* Exercise directions
Retype the entries below exactly, and keep every picture out of your version.
____
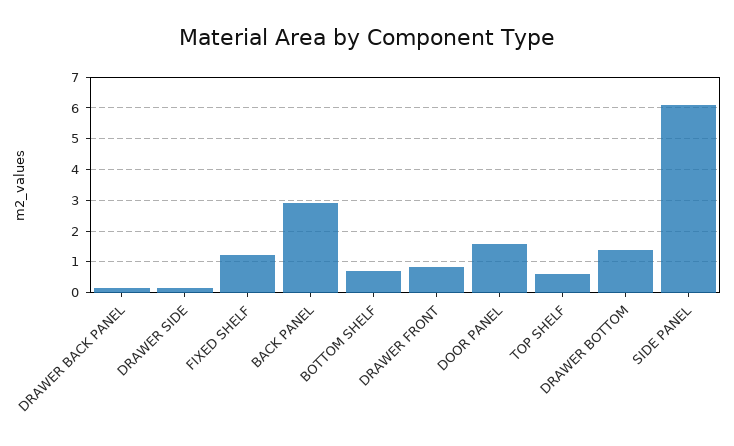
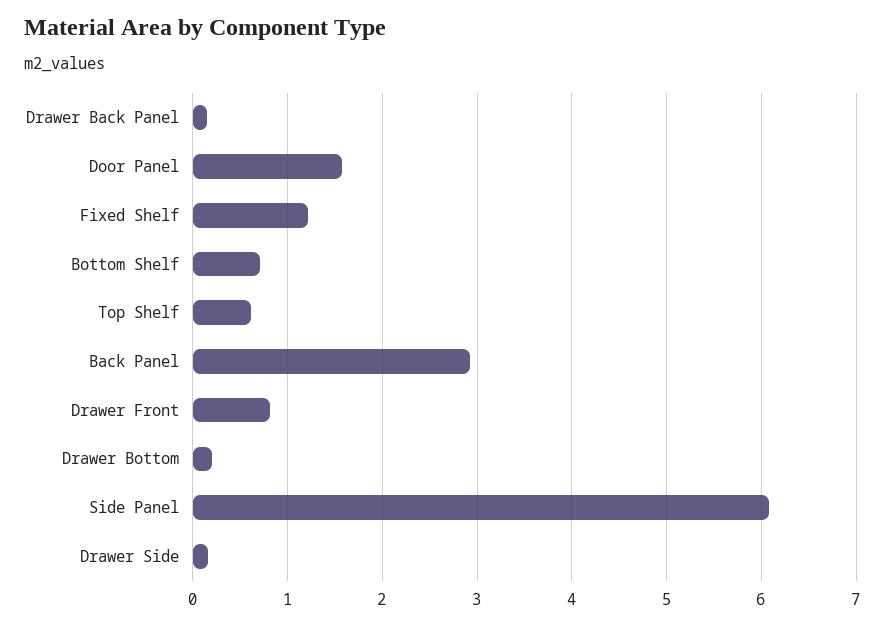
  {
    "DRAWER BACK PANEL": 0.1,
    "DRAWER SIDE": 0.2,
    "FIXED SHELF": 1.2,
    "BACK PANEL": 2.9,
    "BOTTOM SHELF": 0.7,
    "DRAWER FRONT": 0.8,
    "DOOR PANEL": 1.6,
    "TOP SHELF": 0.6,
-   "DRAWER BOTTOM": 1.4,
+   "DRAWER BOTTOM": 0.2,
    "SIDE PANEL": 6.1
  }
____
* Output below
  {
    "DRAWER BACK PANEL": 0.1,
    "DRAWER SIDE": 0.2,
    "FIXED SHELF": 1.2,
    "BACK PANEL": 2.9,
    "BOTTOM SHELF": 0.7,
    "DRAWER FRONT": 0.8,
    "DOOR PANEL": 1.6,
    "TOP SHELF": 0.6,
-   "DRAWER BOTTOM": 1.4,
+   "DRAWER BOTTOM": 0.2,
    "SIDE PANEL": 6.1
  }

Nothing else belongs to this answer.